Ashley Hallstrom, a 26-year-old transgender woman, took her own life on Wednesday morning in south Logan, Utah, after leaving a suicide note on her Facebook account asking people to work for acceptance of trans people. Hallstrom stepped in front of a truck and was pronounced dead at the scene.
Wrote Hallstrom on Facebook:
These are going to be my final words. I can’t stand to live another day, so I’m committing suicide. The reason why I’ve decided to do this is because I’m transgender. For those of you that unsure of what that means, it means that even though I was born in a male body, I am and have always been female. I’ve known I was female for as far back as I can remember. This caused me to become severely depressed from a very young age. From a very young age I was told that people like me are freaks and abominations, that we are sick in the head and society hates us. This made me hate who I was. I tried so hard to be just like everyone else but this isn’t something you can change.
It wasn’t until I was 20 that I found out I wasn’t alone. I had hope that I would finally be able to live as and love who I am. I finally came out as transgender and began transitioning. For the first time in my life I could say I was genuinely happy. Despite this huge change in my life I never completely got over the depression being trans caused me. Everywhere I’d turn I’d see the hated that society had for us. I had already been poisoned by a society that didn’t understand us and, even worse, didn’t want to even try. I saw the pain it caused to people like me and going though this same hurt myself it has just become to much for me to take anymore. I wanted so much to help those going though what I had to because nobody should ever have to feel that they hate their life so much that they want to end it all just so they won’t have to experience another moment of this sadness. I’m not the first to feel this way and sadly I know I won’t be the last.
I’m writing all of this because I’ve need my story to be shared. I don’t want to be just another number of a tragic statistic. People need to know that I’m not just another face of someone they never met. I was alive. I have a family and friends that I love very much and I’m so sorry to them for the hurt this will cause them. I loved being around those that I love. I loved listening to music and singing. I loved going out to eat with friends and enjoying good food. I was a real person. I still want to help people and I believe I still can. Please share my final words. I believe my last words can help make the change that society needs to make so that one day there will be no others like me. Please help make this change because trans people are everywhere. You may never know who you’re hurting until it’s too late. Please help fix society.
While not much is known about Hailstorm’s family life, her death is reminiscent of that of Leelah Alcorn, who took a similar path in December 2014.
Hallstrom also published her note to Reddit.
Hallstrom was a frequent Reddit contributor in TwoXChromosones and asktransgender as LittleCollette. In the last few weeks, she complained that her therapist’s methods were outdated, but mentioned that, after 6 years of living full-time as a woman, she had “passed all the requirements needed for her to write me letters” to go through sex reassignment surgery.

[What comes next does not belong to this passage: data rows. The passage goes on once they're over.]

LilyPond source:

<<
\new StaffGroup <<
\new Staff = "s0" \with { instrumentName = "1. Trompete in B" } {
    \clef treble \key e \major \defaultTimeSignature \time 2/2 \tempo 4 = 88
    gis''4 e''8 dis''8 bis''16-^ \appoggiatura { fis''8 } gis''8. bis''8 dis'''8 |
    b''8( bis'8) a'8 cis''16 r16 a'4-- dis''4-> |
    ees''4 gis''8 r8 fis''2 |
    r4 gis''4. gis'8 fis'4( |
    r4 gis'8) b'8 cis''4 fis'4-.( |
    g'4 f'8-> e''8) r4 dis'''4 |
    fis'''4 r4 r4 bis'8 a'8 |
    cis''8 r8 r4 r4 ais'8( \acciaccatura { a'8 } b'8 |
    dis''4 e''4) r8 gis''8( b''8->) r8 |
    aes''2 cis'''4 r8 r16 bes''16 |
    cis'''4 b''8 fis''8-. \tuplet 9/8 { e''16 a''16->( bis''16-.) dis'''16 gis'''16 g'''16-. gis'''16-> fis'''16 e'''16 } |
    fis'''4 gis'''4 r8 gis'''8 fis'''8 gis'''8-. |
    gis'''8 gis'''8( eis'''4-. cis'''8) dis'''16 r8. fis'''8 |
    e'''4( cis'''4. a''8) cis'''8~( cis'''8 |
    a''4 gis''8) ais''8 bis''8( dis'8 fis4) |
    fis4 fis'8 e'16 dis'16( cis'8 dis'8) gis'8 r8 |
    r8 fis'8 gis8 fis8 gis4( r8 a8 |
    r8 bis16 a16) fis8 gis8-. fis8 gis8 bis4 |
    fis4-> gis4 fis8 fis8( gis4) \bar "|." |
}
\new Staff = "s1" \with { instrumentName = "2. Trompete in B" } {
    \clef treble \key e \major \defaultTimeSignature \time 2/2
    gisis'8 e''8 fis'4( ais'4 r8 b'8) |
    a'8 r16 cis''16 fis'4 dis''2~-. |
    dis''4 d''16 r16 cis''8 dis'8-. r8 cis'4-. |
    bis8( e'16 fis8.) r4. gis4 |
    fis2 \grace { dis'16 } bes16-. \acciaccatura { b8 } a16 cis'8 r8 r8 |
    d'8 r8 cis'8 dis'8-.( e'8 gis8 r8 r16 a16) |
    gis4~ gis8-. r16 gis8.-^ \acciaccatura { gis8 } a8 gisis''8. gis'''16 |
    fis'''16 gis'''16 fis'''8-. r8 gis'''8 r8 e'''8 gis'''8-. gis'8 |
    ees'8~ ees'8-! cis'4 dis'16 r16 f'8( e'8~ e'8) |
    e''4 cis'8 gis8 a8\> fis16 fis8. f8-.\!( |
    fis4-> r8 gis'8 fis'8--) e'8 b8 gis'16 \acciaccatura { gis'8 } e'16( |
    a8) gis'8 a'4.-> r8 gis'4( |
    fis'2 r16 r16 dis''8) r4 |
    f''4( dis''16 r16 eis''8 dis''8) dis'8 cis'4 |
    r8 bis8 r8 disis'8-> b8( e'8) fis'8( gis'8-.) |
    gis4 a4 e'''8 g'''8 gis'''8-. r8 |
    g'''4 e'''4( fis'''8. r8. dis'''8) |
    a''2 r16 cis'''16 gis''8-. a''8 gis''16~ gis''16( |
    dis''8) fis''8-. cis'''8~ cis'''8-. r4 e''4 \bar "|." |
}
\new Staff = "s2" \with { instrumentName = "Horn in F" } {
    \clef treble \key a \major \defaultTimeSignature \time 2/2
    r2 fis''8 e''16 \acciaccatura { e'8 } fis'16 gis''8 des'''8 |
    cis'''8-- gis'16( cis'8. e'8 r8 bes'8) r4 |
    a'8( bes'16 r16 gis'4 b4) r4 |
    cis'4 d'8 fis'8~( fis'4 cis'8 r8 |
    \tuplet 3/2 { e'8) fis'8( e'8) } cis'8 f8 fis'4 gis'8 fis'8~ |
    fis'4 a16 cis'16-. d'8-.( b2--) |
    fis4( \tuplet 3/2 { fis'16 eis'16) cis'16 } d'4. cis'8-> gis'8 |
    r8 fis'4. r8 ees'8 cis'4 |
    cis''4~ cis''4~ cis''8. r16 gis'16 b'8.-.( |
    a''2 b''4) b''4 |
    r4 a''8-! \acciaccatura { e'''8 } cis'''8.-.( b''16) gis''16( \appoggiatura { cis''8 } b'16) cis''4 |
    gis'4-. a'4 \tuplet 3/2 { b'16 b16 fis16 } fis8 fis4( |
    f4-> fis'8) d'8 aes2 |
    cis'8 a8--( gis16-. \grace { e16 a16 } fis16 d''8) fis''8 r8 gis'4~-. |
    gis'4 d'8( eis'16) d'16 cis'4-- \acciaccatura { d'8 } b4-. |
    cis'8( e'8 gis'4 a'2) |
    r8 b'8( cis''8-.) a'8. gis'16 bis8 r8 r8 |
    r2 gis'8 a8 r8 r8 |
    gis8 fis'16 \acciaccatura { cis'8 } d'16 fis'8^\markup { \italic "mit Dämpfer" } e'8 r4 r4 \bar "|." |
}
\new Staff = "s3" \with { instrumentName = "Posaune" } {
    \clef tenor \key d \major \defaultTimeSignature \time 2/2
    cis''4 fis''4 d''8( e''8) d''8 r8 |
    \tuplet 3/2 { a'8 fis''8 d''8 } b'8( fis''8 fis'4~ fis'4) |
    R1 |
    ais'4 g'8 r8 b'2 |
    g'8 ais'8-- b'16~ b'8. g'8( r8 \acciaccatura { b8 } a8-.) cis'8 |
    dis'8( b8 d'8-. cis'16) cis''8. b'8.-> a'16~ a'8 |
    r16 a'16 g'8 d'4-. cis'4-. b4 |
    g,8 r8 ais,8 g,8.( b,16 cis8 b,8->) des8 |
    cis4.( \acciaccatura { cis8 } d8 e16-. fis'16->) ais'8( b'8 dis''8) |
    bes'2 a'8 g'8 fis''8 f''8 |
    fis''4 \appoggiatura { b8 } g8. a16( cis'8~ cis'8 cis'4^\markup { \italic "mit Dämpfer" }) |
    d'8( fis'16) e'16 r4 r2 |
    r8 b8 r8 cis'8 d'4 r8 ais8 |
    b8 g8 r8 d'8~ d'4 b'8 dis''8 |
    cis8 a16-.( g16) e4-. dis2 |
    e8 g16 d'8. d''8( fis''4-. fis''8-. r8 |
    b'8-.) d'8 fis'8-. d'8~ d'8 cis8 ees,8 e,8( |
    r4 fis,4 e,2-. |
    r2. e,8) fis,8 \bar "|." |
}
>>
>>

Two months ago, she pleaded with a fellow Redditer not to take her own life.
“Please talk to us. Look at all these people who love you and will miss you. We all want to help you. Don’t give up on us and I promise we won’t give up on you,” she advised. “We will help you get to were you want to be in life. There are many of us that have been were you are now. I am one of them. My dysphoria nearly killed me to but I’m still here and I’m glad I am. We will help you get to where you want to be in life and all you have to do is let us help you.”
She went on her first date with a man only three months ago but, and though her date said he was fine with dating a trans* woman, by the end of the date he said there was no physical attraction due to Hallstrom’s masculine features “coming through.”
Many Reddit users expressed deep sadness for another trans* member committing suicide, wishing that they had been able to talk her out of it.
The website Planet Transgender says that Hallstrom’s is the 20th trans suicide they have recorded this year.
If you are a young person in crisis, feeling suicidal, or in need of a safe and judgment-free place to talk, Trans Lifeline’s number is (877) 565-8860. More information about the hotline can be found at www.translifeline.org. Trans Lifeline is volunteer-run and supported by community contributions. You can contribute here.
Resources are also available at the Trevor Lifeline now at 866-488-7386.